FIGURE 2.

TorsinA and torsinAΔE peripherally associate with the yeast ER membrane through an N-terminal hydrophobic domain. A, ER-derived microsomes were prepared from log phase wild-type yeast cells grown at 28 °C that expressed torsinA or torsinAΔE and were incubated in a pH 6.8 buffer, in 25 mm CHES, pH 9.5 buffer, 25 mm CAPS, pH 10.5 buffer, 0.1 m Na₂CO₃, pH ∼11.5, or in 6 m urea for 30 min in ice.

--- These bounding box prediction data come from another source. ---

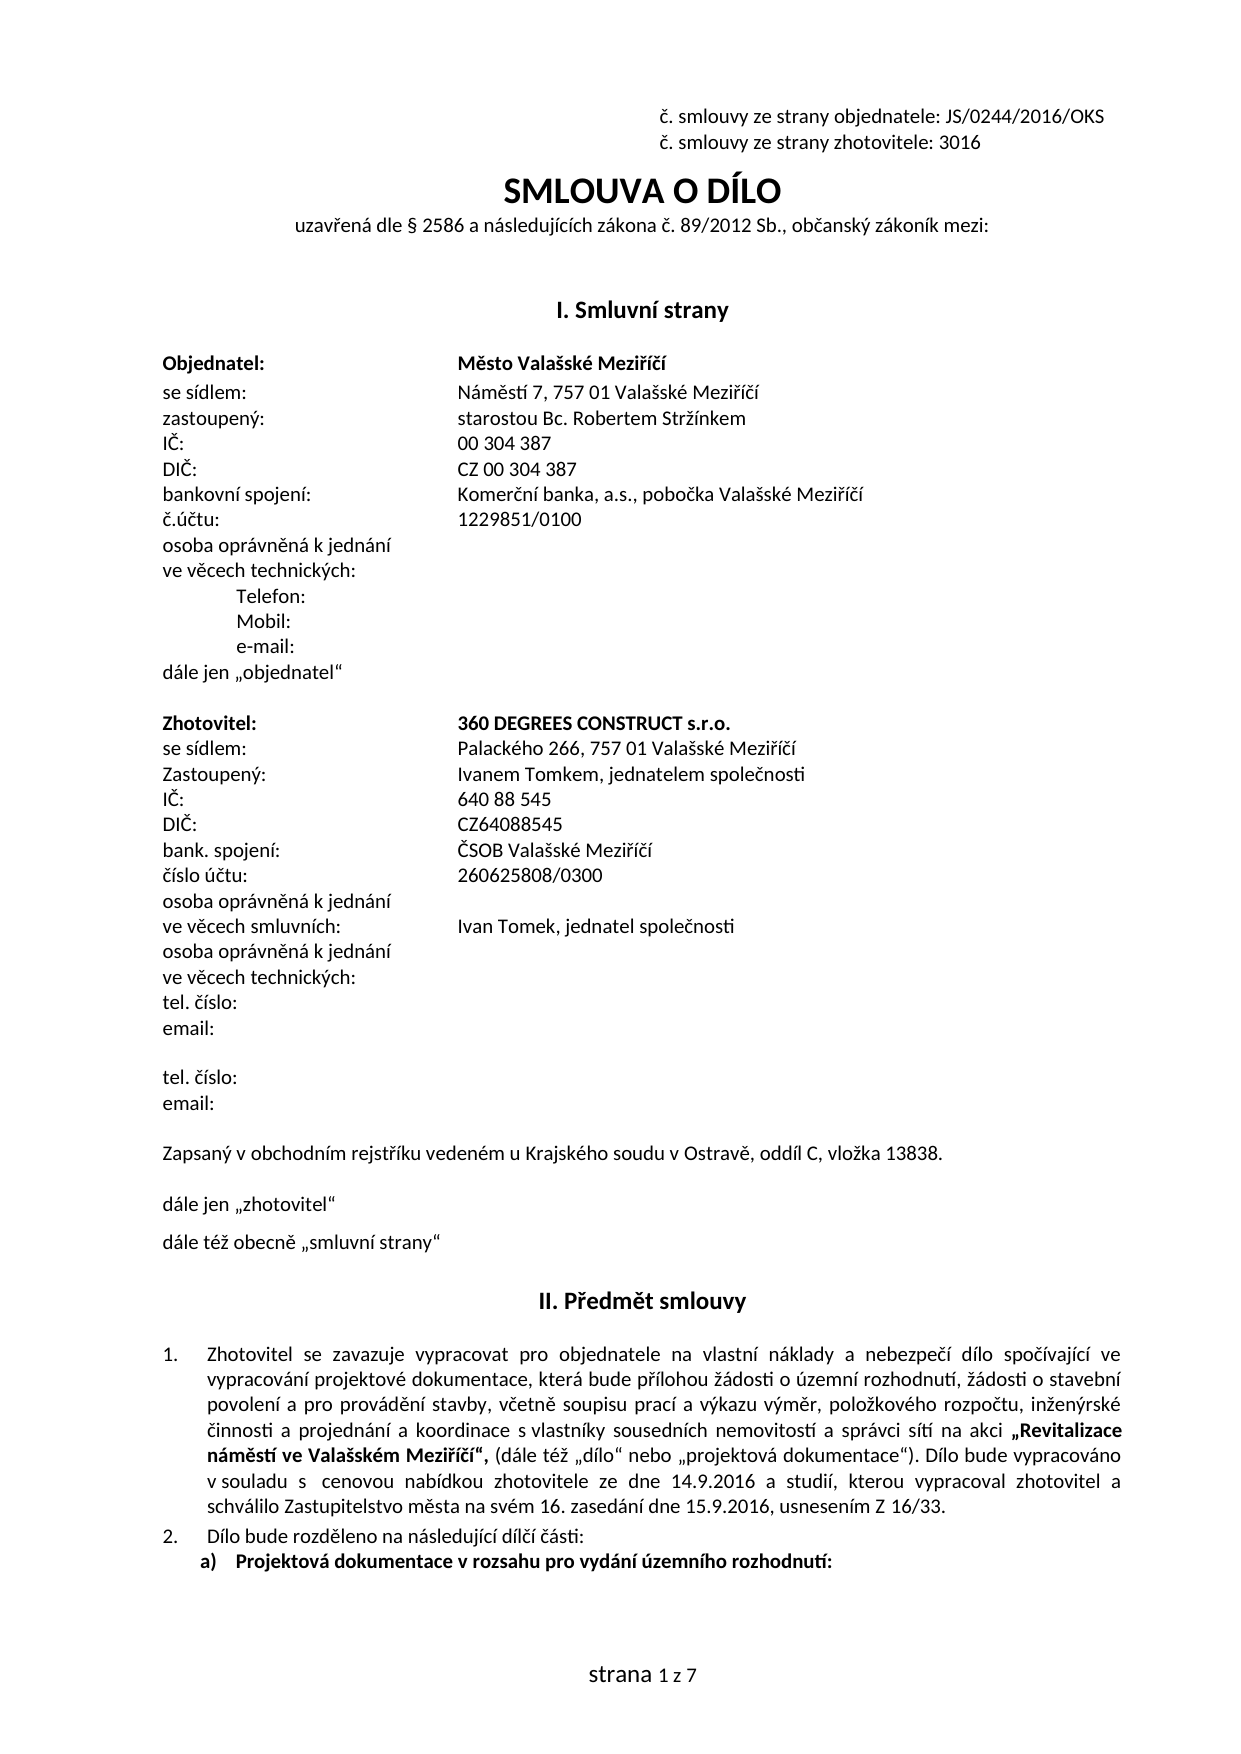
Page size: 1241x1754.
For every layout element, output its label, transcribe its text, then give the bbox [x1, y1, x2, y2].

text tel. číslo: [162, 989, 1122, 1015]
text email: [162, 1090, 1122, 1115]
text bankovní spojení: Komerční banka, a.s., pobočka Valašské Meziříčí [162, 481, 1122, 507]
text IČ: 640 88 545 [162, 786, 1122, 812]
subtitle SMLOUVA O DÍLO [162, 167, 1122, 213]
text a) Projektová dokumentace v rozsahu pro vydání územního rozhodnutí: [200, 1548, 1122, 1574]
text Zapsaný v obchodním rejstříku vedeném u Krajského soudu v Ostravě, oddíl C, vložka 13838. [162, 1141, 1122, 1166]
text zastoupený: starostou Bc. Robertem Stržínkem [162, 405, 1122, 430]
text č. smlouvy ze strany objednatele: JS/0244/2016/OKS [537, 103, 1122, 129]
text dále jen „objednatel“ [162, 659, 1122, 684]
text e-mail: [162, 634, 1122, 659]
text č. smlouvy ze strany zhotovitele: 3016 [537, 129, 1122, 154]
text se sídlem: Palackého 266, 757 01 Valašské Meziříčí [162, 735, 1122, 761]
text email: [162, 1015, 1122, 1040]
text Objednatel: Město Valašské Meziříčí [162, 350, 1122, 375]
text č.účtu: 1229851/0100 [162, 507, 1122, 532]
text osoba oprávněná k jednání [162, 532, 1122, 557]
text dále též obecně „smluvní strany“ [162, 1217, 1122, 1254]
subtitle I. Smluvní strany [162, 294, 1122, 324]
text osoba oprávněná k jednání [162, 888, 1122, 913]
text ve věcech smluvních: Ivan Tomek, jednatel společnosti [162, 913, 1122, 939]
list Dílo bude rozděleno na následující dílčí části: [162, 1523, 1122, 1548]
text Telefon: [162, 583, 1122, 608]
text bank. spojení: ČSOB Valašské Meziříčí [162, 837, 1122, 862]
text DIČ: CZ64088545 [162, 812, 1122, 837]
text tel. číslo: [162, 1064, 1122, 1090]
text uzavřená dle § následujících zákona č. 89/2012 Sb., občanský zákoník mezi: [162, 213, 1122, 238]
list Zhotovitel se zavazuje vypracovat pro objednatele na vlastní náklady a nebezpečí dílo spočívající ve vypracování projektové dokumentace, která bude přílohou žádosti o územní rozhodnutí, žádosti o stavební povolení a pro provádění stavby, včetně soupisu prací a výkazu výměr, položkového rozpočtu, inženýrské činnosti a projednání a koordinace s vlastníky sousedních nemovitostí a správci sítí na akci „Revitalizace náměstí ve Valašském Meziříčí“, (dále též „dílo“ nebo „projektová dokumentace“). Dílo bude vypracováno v souladu s cenovou nabídkou zhotovitele ze dne 14.9.2016 a studií, kterou vypracoval zhotovitel a schválilo Zastupitelstvo města na svém 16. zasedání dne 15.9.2016, usnesením Z 16/33. [162, 1341, 1122, 1519]
text IČ: 00 304 387 [162, 430, 1122, 456]
text se sídlem: Náměstí 7, 757 01 Valašské Meziříčí [162, 379, 1122, 405]
text číslo účtu: 260625808/0300 [162, 862, 1122, 888]
text ve věcech technických: [162, 557, 1122, 583]
text Zastoupený: Ivanem Tomkem, jednatelem společnosti [162, 761, 1122, 786]
text dále jen „zhotovitel“ [162, 1191, 1122, 1217]
text ve věcech technických: [162, 964, 1122, 989]
text Zhotovitel: 360 DEGREES CONSTRUCT s.r.o. [162, 710, 1122, 735]
subtitle II. Předmět smlouvy [162, 1285, 1122, 1315]
text Mobil: [162, 608, 1122, 634]
text osoba oprávněná k jednání [162, 939, 1122, 964]
text DIČ: CZ 00 304 387 [162, 456, 1122, 481]
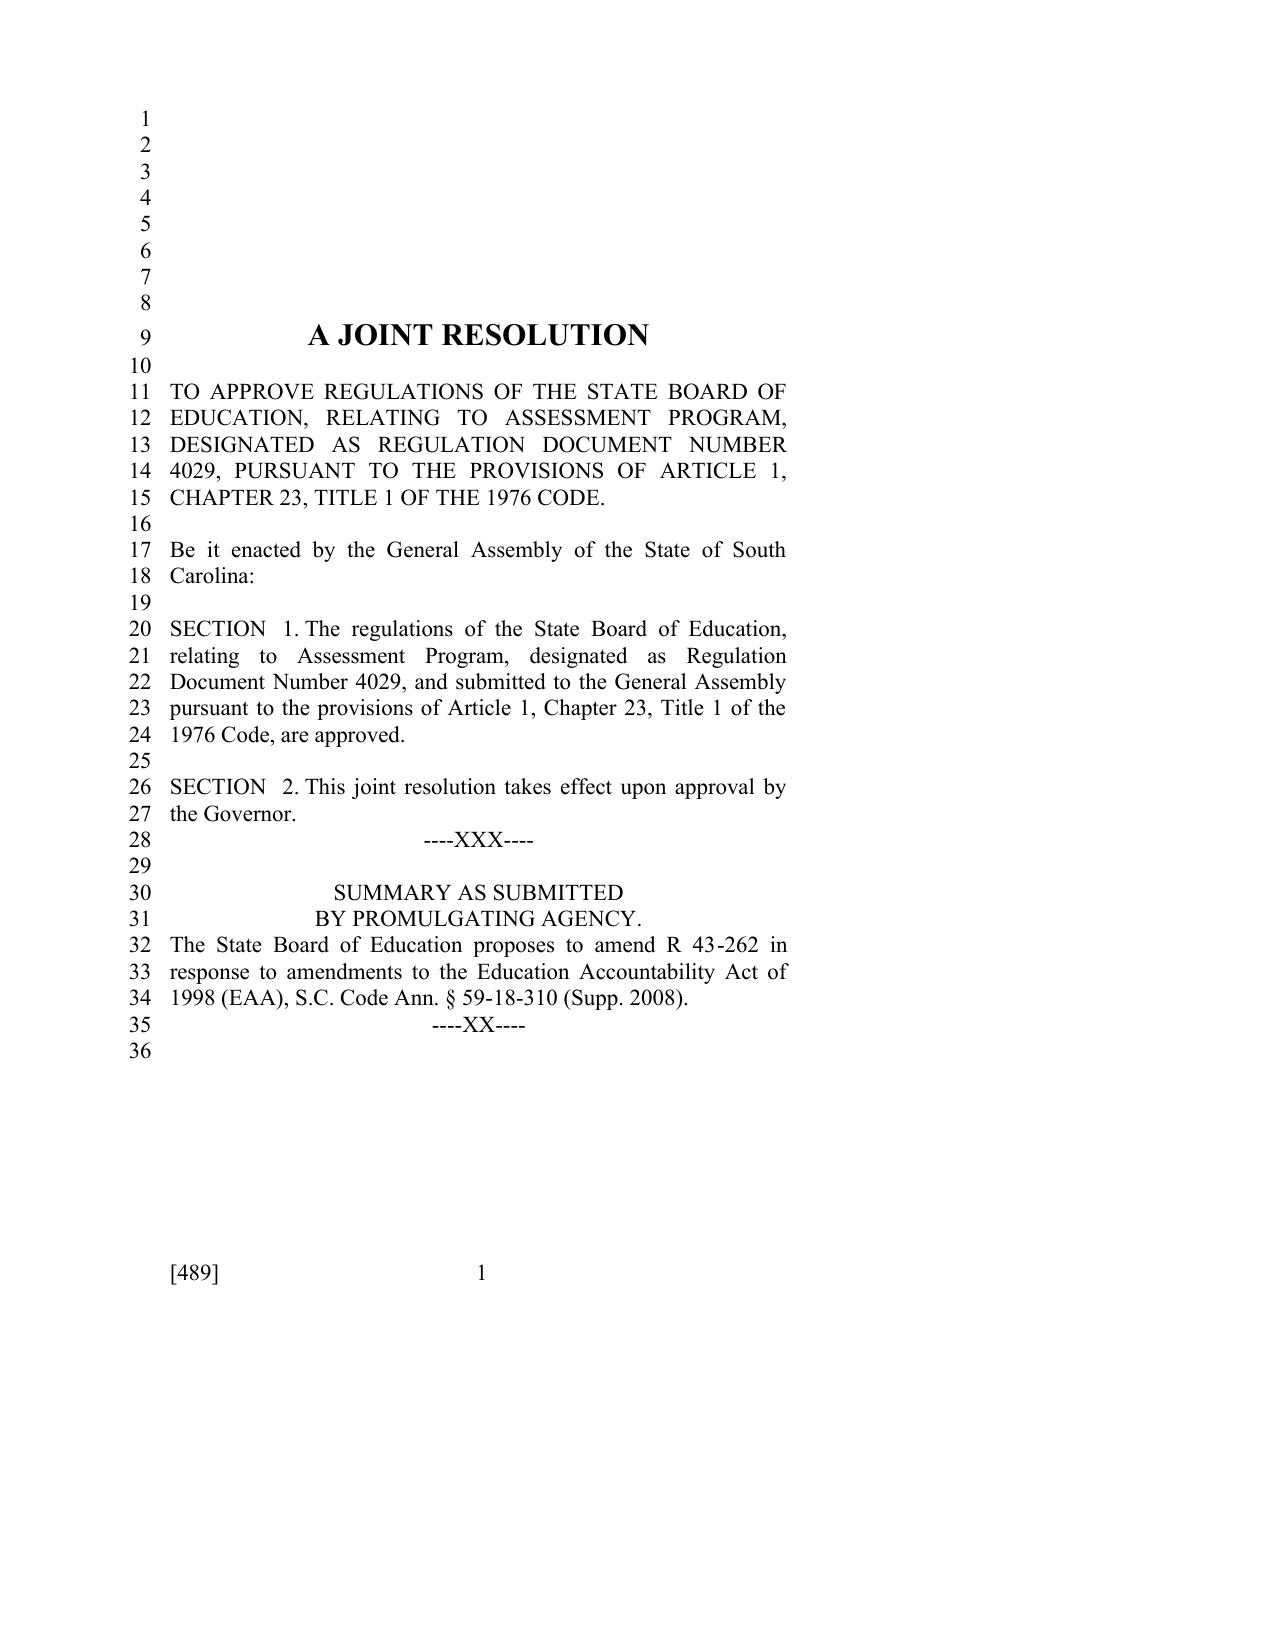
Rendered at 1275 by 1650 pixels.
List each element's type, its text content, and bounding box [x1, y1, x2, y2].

text ----XX---- [169, 1011, 787, 1037]
text SECTION 1. The regulations of the State Board of Education, relating to Assessment Program, designated as Regulation Document Number 4029, and submitted to the General Assembly pursuant to the provisions of Article 1, Chapter 23, Title 1 of the 1976 Code, are approved. [169, 615, 787, 747]
text SECTION 2. This joint resolution takes effect upon approval by the Governor. [169, 773, 787, 826]
text A JOINT RESOLUTION [169, 316, 787, 352]
text BY PROMULGATING AGENCY. [169, 905, 787, 932]
text TO APPROVE REGULATIONS OF THE STATE BOARD OF EDUCATION, RELATING TO ASSESSMENT PROGRAM, DESIGNATED AS REGULATION DOCUMENT NUMBER 4029, PURSUANT TO THE PROVISIONS OF ARTICLE 1, CHAPTER 23, TITLE 1 OF THE 1976 CODE. [169, 378, 787, 510]
text SUMMARY AS SUBMITTED [169, 879, 787, 905]
text ----XXX---- [169, 826, 787, 852]
text The State Board of Education proposes to amend R 43-262 in response to amendments to the Education Accountability Act of 1998 (EAA), S.C. Code Ann. § 59-18-310 (Supp. 2008). [169, 932, 787, 1011]
text Be it enacted by the General Assembly of the State of South Carolina: [169, 536, 787, 589]
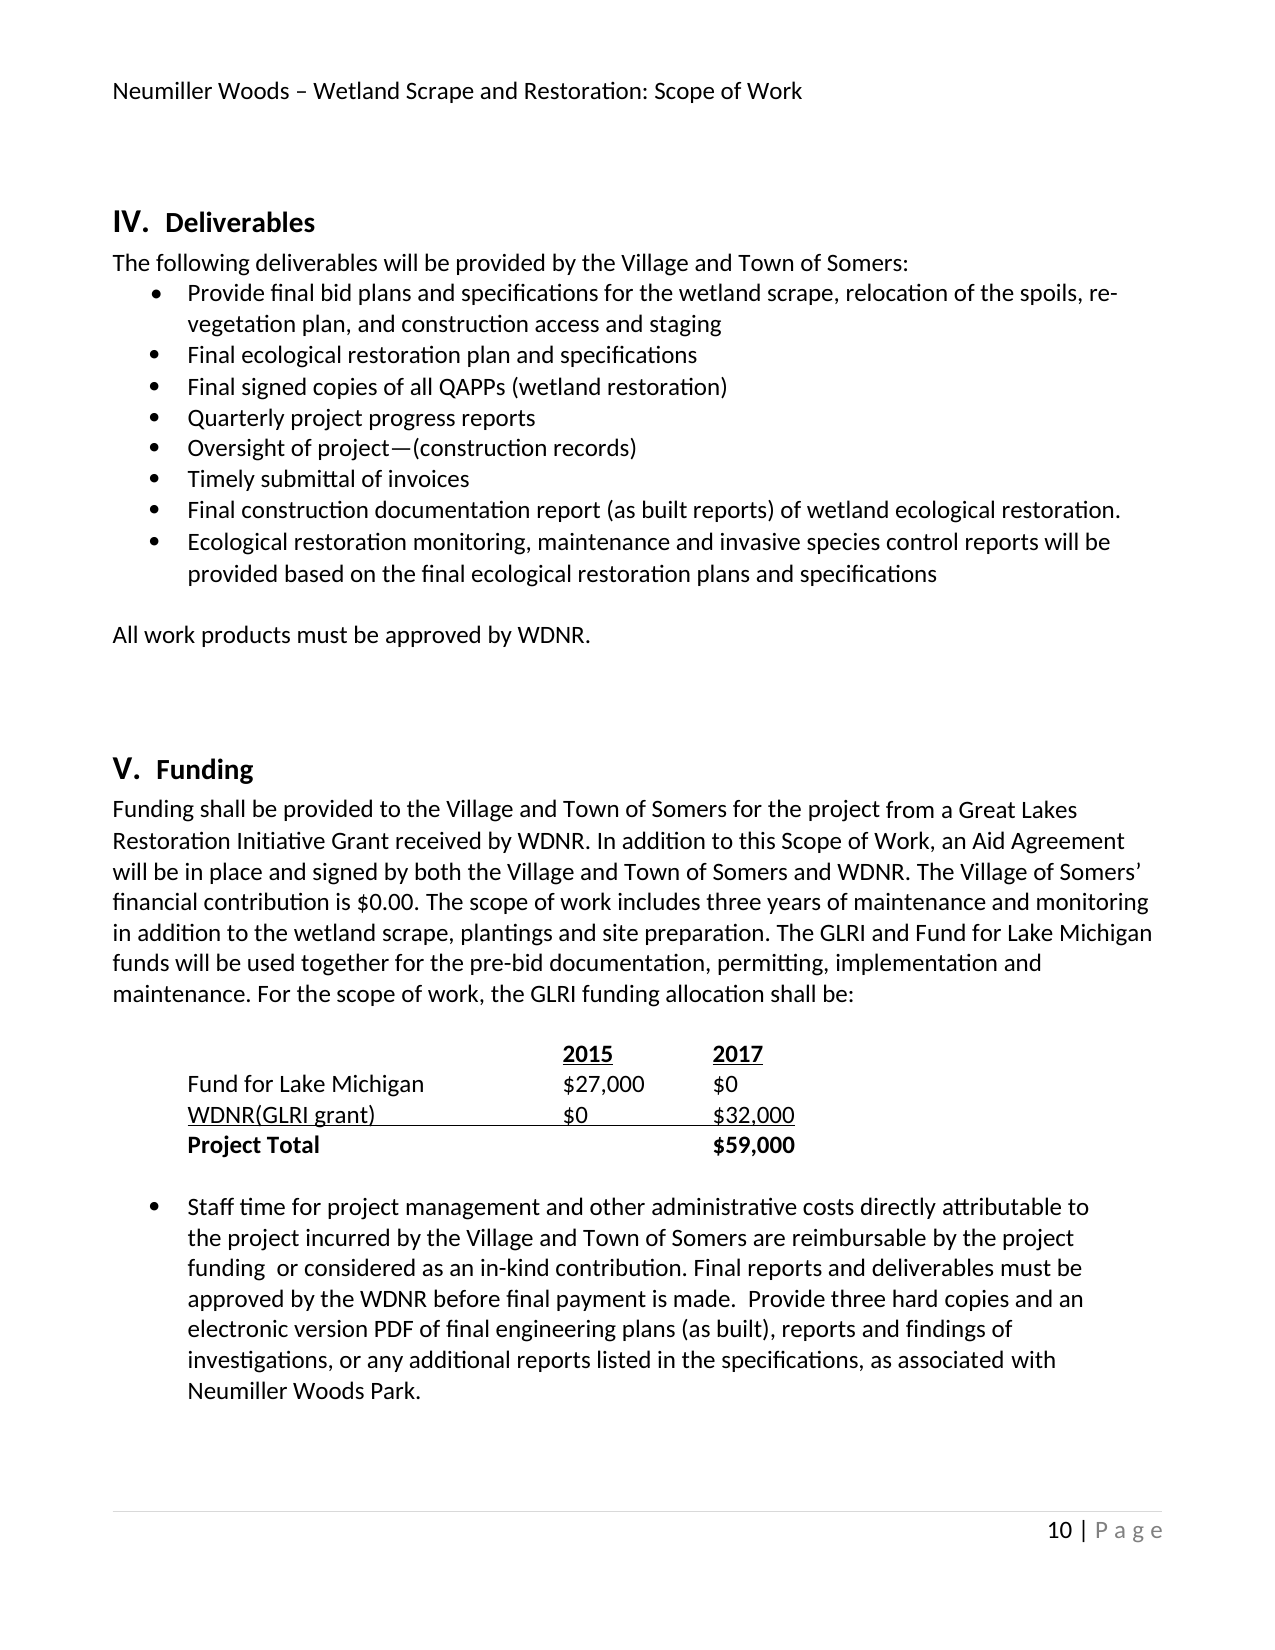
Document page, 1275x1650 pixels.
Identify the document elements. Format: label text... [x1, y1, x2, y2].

text Funding shall be provided to the Village and Town of Somers for the project from a Great Lakes Restoration Initiative Grant received by WDNR. In addition to this Scope of Work, an Aid Agreement will be in place and signed by both the Village and Town of Somers and WDNR. The Village of Somers’ financial contribution is $0.00. The scope of work includes three years of maintenance and monitoring in addition to the wetland scrape, plantings and site preparation. The GLRI and Fund for Lake Michigan funds will be used together for the pre-bid documentation, permitting, implementation and maintenance. For the scope of work, the GLRI funding allocation shall be: [112, 793, 1162, 1008]
list Ecological restoration monitoring, maintenance and invasive species control reports will be provided based on the final ecological restoration plans and specifications [150, 525, 1164, 589]
list Staff time for project management and other administrative costs directly attributable to the project incurred by the Village and Town of Somers are reimbursable by the project funding or considered as an in-kind contribution. Final reports and deliverables must be approved by the WDNR before final payment is made. Provide three hard copies and an electronic version PDF of final engineering plans (as built), reports and findings of investigations, or any additional reports listed in the specifications, as associated with Neumiller Woods Park. [150, 1191, 1106, 1405]
list Final construction documentation report (as built reports) of wetland ecological restoration. [150, 493, 1164, 525]
list Final ecological restoration plan and specifications [150, 338, 1164, 370]
list Final signed copies of all QAPPs (wetland restoration) [150, 370, 1164, 402]
subtitle V. Funding [112, 747, 1162, 787]
text 2015 2017 [112, 1038, 1164, 1068]
text All work products must be approved by WDNR. [112, 619, 1164, 650]
list Quarterly project progress reports [150, 402, 1164, 432]
list Provide final bid plans and specifications for the wetland scrape, relocation of the spoils, re-vegetation plan, and construction access and staging [150, 277, 1164, 338]
list Oversight of project—(construction records) [150, 432, 1164, 463]
text WDNR(GLRI grant) $0 $32,000 [112, 1099, 1164, 1129]
text Fund for Lake Michigan $27,000 $0 [112, 1068, 1164, 1099]
text Project Total $59,000 [112, 1129, 1164, 1160]
subtitle IV. Deliverables [112, 200, 1162, 241]
list Timely submittal of invoices [150, 463, 1164, 493]
text The following deliverables will be provided by the Village and Town of Somers: [112, 247, 1164, 277]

After centrifugation at 100,000 × g, aliquots from the supernatant (S) or the pellet (P) fractions were analyzed by SDS-PAGE, and the presence of torsinA and torsinAΔE was detected by Western blot. Pdi1 is a lumenal ER protein; Kar2 is a peripherally associated ER lumenal protein, and Sec61 is an integral membrane ER protein. B, nitrocellulose membranes spotted with overnight yeast cultures transformed with vector alone (V) or expressing torsinA (T) or torsinAΔE (ΔE), were layered on top of solid selective medium and incubated for ∼20 h at 30 °C. To detect secreted proteins, cells were washed off the nitrocellulose membrane with water. To detect total protein (intracellular and secreted material), cells were lysed in situ and then washed. TorsinA and G6PDH were detected by Western (“dot”) blot. Please note that secreted proteins yield a higher signal than their nonsecreted counterparts in the total protein blot (82).